Deformation and breakup mechanism of water droplet in acidic crude oil emulsion under uniform electric field: A molecular dynamics study

If the critical field strength (Ec) is exceeded, the droplets in water-in-oil (W/O) emulsions would undergo severe electrodispersion during the electric dehydration. Naphthenic acid (NA) is an essential constituent of acidic crude oil. To reveal the mechanisms behind the deformation and breakup of water droplets in acid-containing emulsions, a molecular dynamics method was employed to investigate the motor behavior of a single water droplet at different field strengths. Weak interaction analysis indicated that naphthenic acid formed a strong hydrogen bond (H-bond) with water, and a low-intensity dispersion attraction with n-hexane. The carboxyl group on NA was mainly adsorbed on the surface of droplet via electrostatic interaction, and the H-bond between the two has a lifetime of 2.14 ps at 0.6 V nm(-1) field strength (E). Despite the presence of NA, H2O and ions are crucial factors influencing droplet deformation and breakup, respectively. The radius of gyration may allow for quantitatively evaluating the degree of droplet breakup. Potential energy analysis showed that the Coulomb interaction between NA molecules significantly affected their migration in the system. The dipole moment of NA driven by external electric field is parallel to the field direction.

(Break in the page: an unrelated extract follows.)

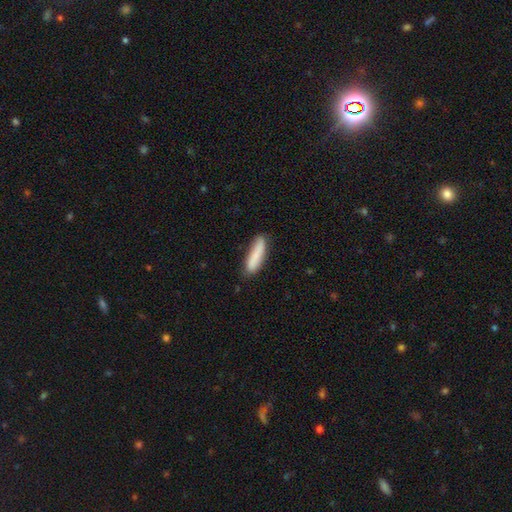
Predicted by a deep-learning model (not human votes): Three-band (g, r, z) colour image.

Our studies provide a molecular-level framework for understanding the movement of water droplets in acid-containing oil under applied electric field.

Automated summary

This study investigates the behavior of water droplets in acid-containing emulsions under different field strengths using molecular dynamics simulation, revealing the strong hydrogen bond formed between naphthenic acid and water that significantly affects the droplet movement.